(TEXTO PARA LEER):

Diego Vigna: Lo que interesa de la vida es lo que no se puede decir
El recuerdo de un amor de infancia desata una búsqueda estimulante por terrenos físicos y virtuales en Dos maneras de dudar, el ensayo exquisito y dual de Diego Vigna (1982). El narrador del primer texto rastrea a la Érica de prescolar que fue su primera novia, intercalando reflexiones sobre las maneras en que la tecnología de red y el rastreo algorítmico han venido a alterar las formas en que pensamos, conocemos y recordamos. En la segunda parte, el revelado de unas fotos inéditas de Daniel Moyano interroga sobre la conexión entre imagen y memoria desde la disyunción analógico-digital.
La escritura y la fotografía son los registros de realidad interpelados en el texto a la luz omnipresente del dato, el cálculo y la inmediatez. En ellos, Vigna rescata un destello de negatividad (silencio, misterio, distancia, vacilación) que rige su vigencia.
Con John Berger, Sergio Chejfec o Joan Fontcuberta como faros, Vigna ensaya un arriesgado pase entre ficción y reflexión que acaba siendo el conector perplejo del libro, su certera materialización en interrogante.
“Es necesario ponderar la duda como método de aproximación, casi como una forma de mirar el mundo –dice el autor–. Al margen de la neurosis propia, nos toca vivir una época tan desconcertante que todo parece quedar corto frente a la velocidad. La ficción, la fantasía, el terror, la ironía, el absurdo. Todo parece sucumbir ante el cálculo como matriz de pensamiento, incluido el erotismo. Desde ese lugar, y porque no puedo vivir de otra manera, dudo: porque sí, porque mejor cuestionar antes que creer, porque no me resulta sencillo aceptar lo que entra a la vida. La duda es también una forma de la demora, una especie de coqueteo con uno mismo. Como la escritura. Como la mirada fotográfica”.

(LISTA DE ÍTEMS):
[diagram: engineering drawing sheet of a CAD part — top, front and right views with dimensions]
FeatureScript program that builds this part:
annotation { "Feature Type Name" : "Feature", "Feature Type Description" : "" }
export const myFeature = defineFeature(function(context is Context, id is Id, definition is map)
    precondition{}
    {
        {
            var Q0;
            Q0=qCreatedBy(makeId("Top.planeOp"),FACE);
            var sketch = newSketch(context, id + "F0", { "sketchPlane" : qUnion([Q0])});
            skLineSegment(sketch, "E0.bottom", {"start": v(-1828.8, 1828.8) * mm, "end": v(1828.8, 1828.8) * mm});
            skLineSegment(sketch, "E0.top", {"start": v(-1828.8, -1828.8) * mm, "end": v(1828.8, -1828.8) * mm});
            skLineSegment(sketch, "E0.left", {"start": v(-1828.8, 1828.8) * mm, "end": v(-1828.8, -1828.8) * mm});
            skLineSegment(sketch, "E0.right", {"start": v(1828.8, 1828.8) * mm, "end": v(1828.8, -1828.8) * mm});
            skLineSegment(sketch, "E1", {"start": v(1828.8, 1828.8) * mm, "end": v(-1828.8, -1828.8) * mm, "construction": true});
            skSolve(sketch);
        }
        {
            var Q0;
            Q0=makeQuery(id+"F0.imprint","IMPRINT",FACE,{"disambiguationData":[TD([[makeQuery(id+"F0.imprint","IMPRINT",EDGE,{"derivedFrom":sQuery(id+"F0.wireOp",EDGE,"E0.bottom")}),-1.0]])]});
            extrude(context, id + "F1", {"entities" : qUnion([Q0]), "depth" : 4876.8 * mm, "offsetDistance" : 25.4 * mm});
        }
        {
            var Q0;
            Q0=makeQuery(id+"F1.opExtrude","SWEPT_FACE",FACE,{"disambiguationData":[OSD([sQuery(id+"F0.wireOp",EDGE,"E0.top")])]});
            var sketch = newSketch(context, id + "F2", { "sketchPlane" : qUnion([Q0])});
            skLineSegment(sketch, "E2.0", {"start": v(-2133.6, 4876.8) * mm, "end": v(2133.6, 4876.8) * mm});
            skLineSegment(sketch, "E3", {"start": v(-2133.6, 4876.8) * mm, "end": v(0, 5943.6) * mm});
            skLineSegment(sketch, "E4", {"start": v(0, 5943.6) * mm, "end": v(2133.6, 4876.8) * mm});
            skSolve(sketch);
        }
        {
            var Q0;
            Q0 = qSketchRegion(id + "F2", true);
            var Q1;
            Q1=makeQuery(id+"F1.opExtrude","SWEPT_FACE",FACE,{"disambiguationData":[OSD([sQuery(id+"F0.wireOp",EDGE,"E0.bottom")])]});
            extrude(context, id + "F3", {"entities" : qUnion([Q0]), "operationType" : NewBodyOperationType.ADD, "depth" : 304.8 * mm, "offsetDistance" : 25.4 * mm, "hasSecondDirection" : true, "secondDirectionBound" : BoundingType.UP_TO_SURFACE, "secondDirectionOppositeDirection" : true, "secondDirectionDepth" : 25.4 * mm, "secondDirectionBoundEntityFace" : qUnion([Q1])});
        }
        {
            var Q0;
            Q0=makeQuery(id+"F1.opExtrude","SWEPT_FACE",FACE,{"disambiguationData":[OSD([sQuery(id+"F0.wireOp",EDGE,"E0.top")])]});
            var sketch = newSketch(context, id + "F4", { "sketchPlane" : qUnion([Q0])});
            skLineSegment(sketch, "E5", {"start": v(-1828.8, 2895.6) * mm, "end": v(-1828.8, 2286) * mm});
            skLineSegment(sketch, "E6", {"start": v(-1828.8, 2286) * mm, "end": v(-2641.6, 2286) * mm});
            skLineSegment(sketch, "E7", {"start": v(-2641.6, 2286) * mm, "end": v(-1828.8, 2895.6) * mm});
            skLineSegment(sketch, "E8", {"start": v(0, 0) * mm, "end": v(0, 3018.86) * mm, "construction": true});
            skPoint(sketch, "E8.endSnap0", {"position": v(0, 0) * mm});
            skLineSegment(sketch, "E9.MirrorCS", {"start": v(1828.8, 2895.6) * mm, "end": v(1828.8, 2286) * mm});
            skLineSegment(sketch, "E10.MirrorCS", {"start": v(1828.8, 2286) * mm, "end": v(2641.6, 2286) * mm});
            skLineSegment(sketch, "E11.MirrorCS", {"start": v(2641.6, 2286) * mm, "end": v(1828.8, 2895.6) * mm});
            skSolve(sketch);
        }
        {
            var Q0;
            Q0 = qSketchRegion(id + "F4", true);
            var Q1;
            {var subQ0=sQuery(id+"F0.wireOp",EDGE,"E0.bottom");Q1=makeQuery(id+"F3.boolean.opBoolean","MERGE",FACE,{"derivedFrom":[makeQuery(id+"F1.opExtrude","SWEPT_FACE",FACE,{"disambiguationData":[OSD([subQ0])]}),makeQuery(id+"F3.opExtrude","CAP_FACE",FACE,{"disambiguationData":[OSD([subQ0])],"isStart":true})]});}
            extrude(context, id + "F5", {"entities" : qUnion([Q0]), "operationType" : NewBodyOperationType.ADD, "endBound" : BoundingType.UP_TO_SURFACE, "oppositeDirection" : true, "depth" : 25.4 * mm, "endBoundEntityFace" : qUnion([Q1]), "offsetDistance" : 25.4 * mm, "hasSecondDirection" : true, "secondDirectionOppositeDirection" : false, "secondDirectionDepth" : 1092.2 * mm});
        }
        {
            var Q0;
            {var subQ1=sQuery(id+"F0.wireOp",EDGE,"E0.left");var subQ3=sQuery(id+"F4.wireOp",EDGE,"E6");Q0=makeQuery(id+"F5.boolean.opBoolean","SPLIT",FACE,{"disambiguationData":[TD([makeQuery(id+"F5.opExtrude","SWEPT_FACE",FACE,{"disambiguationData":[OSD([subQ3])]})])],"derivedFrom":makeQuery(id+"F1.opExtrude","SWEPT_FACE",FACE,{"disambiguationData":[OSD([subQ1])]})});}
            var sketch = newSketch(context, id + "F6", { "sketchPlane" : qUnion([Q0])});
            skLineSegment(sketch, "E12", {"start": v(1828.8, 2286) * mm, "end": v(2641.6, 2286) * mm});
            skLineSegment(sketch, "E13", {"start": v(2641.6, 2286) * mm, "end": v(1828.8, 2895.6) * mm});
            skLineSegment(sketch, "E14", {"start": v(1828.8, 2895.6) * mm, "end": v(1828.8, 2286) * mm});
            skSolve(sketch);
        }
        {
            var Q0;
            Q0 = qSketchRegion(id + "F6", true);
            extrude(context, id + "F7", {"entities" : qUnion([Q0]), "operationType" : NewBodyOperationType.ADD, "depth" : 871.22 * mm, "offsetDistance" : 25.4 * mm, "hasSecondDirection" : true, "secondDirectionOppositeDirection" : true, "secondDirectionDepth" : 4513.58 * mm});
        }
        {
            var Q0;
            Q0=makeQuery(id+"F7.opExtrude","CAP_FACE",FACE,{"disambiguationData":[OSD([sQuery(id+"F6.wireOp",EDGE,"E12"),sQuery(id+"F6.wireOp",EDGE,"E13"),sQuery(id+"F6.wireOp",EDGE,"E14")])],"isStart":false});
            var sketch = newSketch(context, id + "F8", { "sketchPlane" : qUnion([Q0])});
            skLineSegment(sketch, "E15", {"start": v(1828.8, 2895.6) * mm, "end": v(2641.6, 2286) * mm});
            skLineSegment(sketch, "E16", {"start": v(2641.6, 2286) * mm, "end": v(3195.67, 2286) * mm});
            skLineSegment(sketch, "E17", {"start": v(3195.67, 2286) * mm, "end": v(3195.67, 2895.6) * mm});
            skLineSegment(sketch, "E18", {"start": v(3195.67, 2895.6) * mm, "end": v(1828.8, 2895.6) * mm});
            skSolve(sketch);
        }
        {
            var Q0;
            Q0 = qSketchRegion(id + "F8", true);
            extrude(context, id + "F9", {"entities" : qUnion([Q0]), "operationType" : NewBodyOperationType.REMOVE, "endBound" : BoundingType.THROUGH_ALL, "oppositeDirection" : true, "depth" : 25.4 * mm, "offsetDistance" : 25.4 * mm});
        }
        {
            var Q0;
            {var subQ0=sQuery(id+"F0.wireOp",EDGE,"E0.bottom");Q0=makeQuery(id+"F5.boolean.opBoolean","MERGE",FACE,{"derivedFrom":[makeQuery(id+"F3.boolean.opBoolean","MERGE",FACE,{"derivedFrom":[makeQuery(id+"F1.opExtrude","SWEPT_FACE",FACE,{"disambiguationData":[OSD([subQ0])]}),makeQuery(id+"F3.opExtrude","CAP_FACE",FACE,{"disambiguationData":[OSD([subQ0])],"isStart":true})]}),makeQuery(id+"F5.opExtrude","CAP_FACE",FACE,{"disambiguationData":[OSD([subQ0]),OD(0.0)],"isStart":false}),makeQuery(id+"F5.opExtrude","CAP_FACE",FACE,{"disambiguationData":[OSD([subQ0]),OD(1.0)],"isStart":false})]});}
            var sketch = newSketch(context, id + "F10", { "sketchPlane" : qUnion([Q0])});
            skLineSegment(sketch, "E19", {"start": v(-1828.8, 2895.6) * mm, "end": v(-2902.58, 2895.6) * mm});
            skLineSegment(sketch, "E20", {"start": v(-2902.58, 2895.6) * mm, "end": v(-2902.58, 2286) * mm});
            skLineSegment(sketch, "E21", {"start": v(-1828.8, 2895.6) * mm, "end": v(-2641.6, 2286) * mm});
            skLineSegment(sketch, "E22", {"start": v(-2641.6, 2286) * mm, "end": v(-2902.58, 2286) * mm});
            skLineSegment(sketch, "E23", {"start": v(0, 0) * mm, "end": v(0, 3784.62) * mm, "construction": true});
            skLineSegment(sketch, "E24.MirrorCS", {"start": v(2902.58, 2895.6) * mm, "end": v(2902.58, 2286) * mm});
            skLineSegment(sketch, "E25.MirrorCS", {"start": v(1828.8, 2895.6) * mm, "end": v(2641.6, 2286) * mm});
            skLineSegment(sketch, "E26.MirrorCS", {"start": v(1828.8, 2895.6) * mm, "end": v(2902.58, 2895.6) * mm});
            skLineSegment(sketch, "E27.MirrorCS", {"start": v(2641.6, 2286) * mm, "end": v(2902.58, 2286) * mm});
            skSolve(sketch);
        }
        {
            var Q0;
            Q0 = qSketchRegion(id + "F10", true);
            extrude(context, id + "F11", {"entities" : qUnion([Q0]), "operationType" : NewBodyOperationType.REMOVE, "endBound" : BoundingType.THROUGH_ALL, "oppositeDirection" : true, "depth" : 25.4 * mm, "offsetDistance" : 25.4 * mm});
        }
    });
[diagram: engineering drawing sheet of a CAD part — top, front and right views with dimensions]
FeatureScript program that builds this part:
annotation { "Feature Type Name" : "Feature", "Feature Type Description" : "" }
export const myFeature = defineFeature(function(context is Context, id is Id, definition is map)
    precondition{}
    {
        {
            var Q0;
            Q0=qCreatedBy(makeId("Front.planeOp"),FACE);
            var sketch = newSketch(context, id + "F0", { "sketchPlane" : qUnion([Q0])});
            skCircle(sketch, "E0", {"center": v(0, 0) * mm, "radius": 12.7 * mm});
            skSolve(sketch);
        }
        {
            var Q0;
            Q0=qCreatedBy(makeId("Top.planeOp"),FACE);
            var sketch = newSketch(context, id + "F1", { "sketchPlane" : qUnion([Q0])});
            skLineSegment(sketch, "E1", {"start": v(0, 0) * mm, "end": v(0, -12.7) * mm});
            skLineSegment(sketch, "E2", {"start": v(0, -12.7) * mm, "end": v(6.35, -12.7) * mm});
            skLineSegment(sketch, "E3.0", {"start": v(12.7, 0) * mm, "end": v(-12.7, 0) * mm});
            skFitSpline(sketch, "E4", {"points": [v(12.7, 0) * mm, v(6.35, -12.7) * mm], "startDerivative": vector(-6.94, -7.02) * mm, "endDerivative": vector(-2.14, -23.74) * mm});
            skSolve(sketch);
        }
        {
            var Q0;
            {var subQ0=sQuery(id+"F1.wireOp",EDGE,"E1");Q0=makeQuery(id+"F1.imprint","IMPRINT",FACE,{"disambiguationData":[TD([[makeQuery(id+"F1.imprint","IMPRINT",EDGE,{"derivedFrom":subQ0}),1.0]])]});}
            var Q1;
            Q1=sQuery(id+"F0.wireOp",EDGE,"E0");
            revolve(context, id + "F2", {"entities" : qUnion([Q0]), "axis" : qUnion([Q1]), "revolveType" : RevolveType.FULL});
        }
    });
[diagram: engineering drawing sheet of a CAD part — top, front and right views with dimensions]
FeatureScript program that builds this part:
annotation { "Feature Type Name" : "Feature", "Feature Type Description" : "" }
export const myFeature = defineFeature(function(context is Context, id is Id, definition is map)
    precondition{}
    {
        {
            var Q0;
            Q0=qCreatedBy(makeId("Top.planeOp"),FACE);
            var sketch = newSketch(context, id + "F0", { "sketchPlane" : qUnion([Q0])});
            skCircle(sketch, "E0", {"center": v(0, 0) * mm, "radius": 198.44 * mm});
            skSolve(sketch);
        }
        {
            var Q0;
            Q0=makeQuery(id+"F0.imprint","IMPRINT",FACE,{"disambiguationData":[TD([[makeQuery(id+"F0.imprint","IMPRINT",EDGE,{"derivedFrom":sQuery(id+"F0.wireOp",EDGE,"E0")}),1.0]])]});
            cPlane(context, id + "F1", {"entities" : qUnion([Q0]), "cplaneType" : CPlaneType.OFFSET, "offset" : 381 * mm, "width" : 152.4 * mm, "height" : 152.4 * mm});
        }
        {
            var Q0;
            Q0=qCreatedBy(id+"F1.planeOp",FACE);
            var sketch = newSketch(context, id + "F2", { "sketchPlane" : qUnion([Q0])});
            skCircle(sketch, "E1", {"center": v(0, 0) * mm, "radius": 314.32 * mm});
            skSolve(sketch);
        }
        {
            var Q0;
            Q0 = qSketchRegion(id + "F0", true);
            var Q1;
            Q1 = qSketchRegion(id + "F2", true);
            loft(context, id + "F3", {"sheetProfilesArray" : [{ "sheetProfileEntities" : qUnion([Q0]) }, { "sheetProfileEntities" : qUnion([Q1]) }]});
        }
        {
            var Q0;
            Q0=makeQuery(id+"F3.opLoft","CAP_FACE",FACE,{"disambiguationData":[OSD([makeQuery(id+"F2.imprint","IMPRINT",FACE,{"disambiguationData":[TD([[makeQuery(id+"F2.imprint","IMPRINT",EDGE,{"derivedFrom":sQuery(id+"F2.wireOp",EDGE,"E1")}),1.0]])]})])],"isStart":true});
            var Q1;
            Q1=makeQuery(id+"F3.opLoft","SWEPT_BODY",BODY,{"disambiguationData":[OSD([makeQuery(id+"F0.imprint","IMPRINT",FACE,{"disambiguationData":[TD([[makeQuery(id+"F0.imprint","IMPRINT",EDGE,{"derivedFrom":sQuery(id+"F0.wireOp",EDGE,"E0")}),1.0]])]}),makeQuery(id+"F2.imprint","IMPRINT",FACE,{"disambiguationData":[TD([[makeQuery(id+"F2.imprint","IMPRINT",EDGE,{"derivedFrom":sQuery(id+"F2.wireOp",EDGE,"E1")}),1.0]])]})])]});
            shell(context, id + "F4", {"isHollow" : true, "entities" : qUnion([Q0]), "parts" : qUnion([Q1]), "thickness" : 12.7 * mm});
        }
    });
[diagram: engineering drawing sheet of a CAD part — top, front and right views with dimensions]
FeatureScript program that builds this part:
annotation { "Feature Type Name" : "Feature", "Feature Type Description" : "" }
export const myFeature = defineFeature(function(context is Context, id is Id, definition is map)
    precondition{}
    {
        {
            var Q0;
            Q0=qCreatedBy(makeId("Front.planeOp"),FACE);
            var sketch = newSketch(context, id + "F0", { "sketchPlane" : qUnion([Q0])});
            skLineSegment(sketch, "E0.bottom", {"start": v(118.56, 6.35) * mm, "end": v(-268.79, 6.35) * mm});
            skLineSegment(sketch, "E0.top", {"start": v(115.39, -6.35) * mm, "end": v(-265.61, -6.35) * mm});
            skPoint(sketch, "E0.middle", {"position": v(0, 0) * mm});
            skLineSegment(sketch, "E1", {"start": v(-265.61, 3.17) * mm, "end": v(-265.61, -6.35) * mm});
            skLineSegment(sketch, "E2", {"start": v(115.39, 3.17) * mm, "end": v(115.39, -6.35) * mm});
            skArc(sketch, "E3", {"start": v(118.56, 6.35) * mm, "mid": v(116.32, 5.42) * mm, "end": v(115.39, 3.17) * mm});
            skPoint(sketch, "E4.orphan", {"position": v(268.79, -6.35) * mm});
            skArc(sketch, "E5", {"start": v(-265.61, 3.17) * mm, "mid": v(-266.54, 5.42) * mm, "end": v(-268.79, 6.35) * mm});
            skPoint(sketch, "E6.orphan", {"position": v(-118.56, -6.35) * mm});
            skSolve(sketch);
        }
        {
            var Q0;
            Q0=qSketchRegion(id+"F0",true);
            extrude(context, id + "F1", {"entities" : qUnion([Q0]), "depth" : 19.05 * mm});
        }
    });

(EJERCICIOS):
1 - Copia del texto sobre el libro de Diego Vigna el tramo que va desde "Con John Berger, Sergio" hasta "materialización en interrogante.".
2 - Contesta con datos del texto sobre el libro de Diego Vigna:
(a) ¿A quién busca el narrador del primer texto?
(b) ¿De quién son las fotos inéditas que se revelan en la segunda parte?
(c) ¿Qué tres autores sirven de faros a Vigna?
3 - Sigue escribiendo el texto sobre el libro de Diego Vigna a partir de su última frase.

(LAS RESPUESTAS):
1 -
Con John Berger, Sergio Chejfec o Joan Fontcuberta como faros, Vigna ensaya un arriesgado pase entre ficción y reflexión que acaba siendo el conector perplejo del libro, su certera materialización en interrogante.

2 -
(a) A Érica, la compañera de prescolar que fue su primera novia.
(b) De Daniel Moyano.
(c) John Berger, Sergio Chejfec y Joan Fontcuberta.

3 -
“Si a la foto la viste, es porque la perdiste”, es la enigmática constatación que le transmite el fotógrafo Gabriel Orge a Vigna en un taller. De ahí la ponderación final que hace el autor de la foto no sacada, un encuentro entre visión y ocultamiento que enhebra la tesis central del ensayo.
“Es ese vaivén lo que alimenta el misterio, algo que se parece a la imposibilidad de narrar el simple hecho de estar vivo. Hacemos equilibrio entre el deseo de forzar la conciencia y la necesidad de olvidar. Queremos conservar lo singularísimo y a la vez dejarlo ir para poder soportarlo. Lo que atrae del archivo es lo que le falta, no lo que se puede consultar. Lo que interesa de la vida es lo que no se puede decir, y para eso escribimos. Por eso me gusta cruzar textos y fotos, porque quiero que hablen de lo mismo con lenguajes imposibles y diferentes”, señala el escritor cordobés.
Filo de claridad
–¿Cómo condiciona Google la búsqueda de un amor del pasado remoto? ¿Qué desajustes hay entre la pesquisa frente al monitor y la de largo aliento?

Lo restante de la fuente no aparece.